Allegations of sexual assault on campus have been turned into a political minefield. Conservatives tend to worry that the rights of the accused are eroded and they do not have a fair chance to address the accusation, while progressives are concerned only with the rights of the accusers, one elected official even going so far as to suggest that if there is even likelihood that the accusations are correct, the accused should be thrown out of college without due process.
But a must-read article in Commentary focuses on another aspect of the problem: how colleges and universities can lessen the need for painful trials by reducing the number of sexual couplings under the influence of alcohol. Turns out that social limits and limits on alcohol consumption can have a profound effect.
B. Richardson and J. Shields conducted a study that found out that when there are regulations limiting alcohol consumption, no coed dorms, and restrictions on sleepovers in dorms not one's own, the number of accusations of assaults go down. Whoda thunk it?
They collected data on every college ranked in the U.S. News and World Report college guide for 2015. They looked at alcohol policies and opposite sex sleepover policies. They correlated this with sexual assault data.
Here is what we found: In recent years, assault rates have been 3.1 to 4.4 times higher at the most permissive colleges and universities than at their more restrictive counterparts (see Table 1). That difference is substantial.
Consider two campuses—one permissive, the other restrictive—that both house 3,000 female undergraduates in their residence halls. The permissive campus is likely to receive somewhere between 65 and 100 more reports of sexual assault over a 10-year period.
One possible objection to our findings might be that these differences reflect underreporting of sexual assaults at conservative and religious colleges. But while it is true that such underreporting has been an issue on college campuses generally, there is no systematic evidence to suggest a plague of it at conservative or religious campuses in particular. In fact, our evidence shows that reports of sexual assault have been climbing at all types of colleges, including at regulated and religious ones. The fact that reports have increased everywhere suggests that colleges of all stripes and the students enrolled in them are responding to the heightened national awareness about sexual assault.
Other studies support this conclusion. A 2009 study by the Center for Public Integrity profiled many permissive colleges with serious underreporting problems, including the University of Colorado, Eastern Michigan University, Florida State, West Virginia University, and Yale. And a 2002 Justice Department study on reporting profiled eight campuses, including two with restrictive social policies: West Virginia State University (dry) and Oklahoma State University (guest ban). While the Justice Department study praised these two colleges for the way they reported and adjudicated cases of sexual assault, it was critical of some of the permissive colleges it profiled. The study, for example, found that the reporting protocols at no-prohibitions UCLA “need[ed] to be tighter in terms of capturing all . . . cases of rape and sexual assault.”
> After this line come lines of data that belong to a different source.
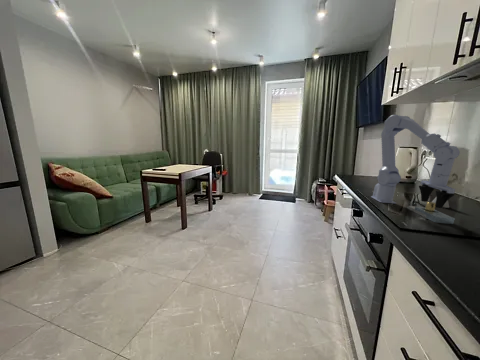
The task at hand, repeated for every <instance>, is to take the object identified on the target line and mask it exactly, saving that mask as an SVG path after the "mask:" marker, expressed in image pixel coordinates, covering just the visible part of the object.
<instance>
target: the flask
mask: <svg viewBox="0 0 480 360" xmlns="http://www.w3.org/2000/svg"><path fill="white" fill-rule="evenodd" d="M436 199H437V196H435V198H434V199H432V201H431V202H433V203H436ZM442 208H448V209H449V208H450V205H449V200H447V202H446V203H445V204H444V205H443V207H442Z"/></svg>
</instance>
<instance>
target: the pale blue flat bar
mask: <svg viewBox="0 0 480 360" xmlns="http://www.w3.org/2000/svg"><path fill="white" fill-rule="evenodd" d="M406 209H407V210H409V211H411V212H414V213H416V214H418V215H419V216H422V217H423V218H425V219H428V220H430V221H431V222H434V223H436V224H437V223H440V224H448V225H449V224H451V225H454V222H455V219H456V218H455V217H453V216H450V215H448V214H446V213H443V212H441V211H439V210H437V209H435V210H434V212H428V211H426V210H425V207H423V206H416V205H415V206H413V205H407V208H406Z"/></svg>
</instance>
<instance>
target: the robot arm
mask: <svg viewBox="0 0 480 360" xmlns="http://www.w3.org/2000/svg"><path fill="white" fill-rule="evenodd" d="M406 129H407V130H409V131H410V132H411V133H413V134H414V135H415V136H416V137H418V138H419V139H420V140H421V144H422V145H423V146H424V147H425V148H427V149H428V150H429V151H430V152H431V153H433V157H434V158H435V159H434V162H433V165H432V169H431V173H430V176H429V180H424V179H423V180H421V181H420V185H418V188H419V190H420V191H419V192H420V201H421V202H424V203H427V202H429V199H430V197H431V194H432V193H433V191H434V190H435V189H436V191H435V194H436V196H435V197H437V199H436V204H435V208H438V209H439V208H440V209H442V208H444V207H443V205H444V204H445V203H446V202H447V200H448V201H449V200H450V199H452V197H454V196H455V191H456V188H453V187H450V186H448V182H449V180H450V175H451V172H452V169H453V166H454V163H455V159H457V158H458V157H459V156H460V154H461V153H460V152H461V151H460V149H459V148H458V147H457V146H456V145H455V146H454V145H451V142H449V141H445V140H444V139H443V138H442V135H441V134H436V133H429V131H427V130H426V129H425V128H424V127H422V126H421V125H420V124H419V123H418V122H416V121H415V119H413V118H411V117H410V116H408V115H400V114H391V115H390V116H388V118H386V120H385V119H384V126H383V128H382V131H381V135H380V136H381V161H382V163H381V164H382V166H381V168H380V169H379V170H378V175H377V181H378V182H377V183H376V184H375V185H374V188H373V193H372V195H371V196H370V198H372V199H374V200H375V201H378V202H379V203H384V204H395V205H396V204H397V202H395V201H393V199H394V195H395V191H396V189H397V188H396V187H397V184H399V183H400V182H401V180H402V176H401V174H400V171H399V169H398V167H397V165H396V150H395V149H396V145H395V142H396V141H395V136H396V135H397V134H399V132H401V131H403V130H406Z"/></svg>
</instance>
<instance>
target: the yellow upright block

It is true that assault rates are generally lower at religious colleges. But the profession or practice of religion itself does not appear to diminish violence very much.
Nonetheless, the same Justice Department suggested that dry policies might actually depress the number of assault reports. “If student victims know that they are in violation of a policy forbidding the use of drugs or alcohol,” the study read, “this might make them fearful to report a sexual assault.” Its own subsequent research undermined this conjecture. A 2007 DOJ study found that victims who had been incapacitated by drugs or alcohol were much less likely to report assaults, often because they did not consider their memory of the incident good enough to offer a credible report or because they were unsure about whether a crime occurred. Logically, then, the problem of unreported assaults may be especially acute at campuses that do a poor job of controlling alcohol consumption.
The solution to the problem of alcohol-fueled sex on campus isn't to erode civil rights but to have more sensible policies governing alcohol–and sleepovers.
It's an important article and anyone interested in sexual assault on campus, especially children who are going to be picking colleges in the next few years, should read it.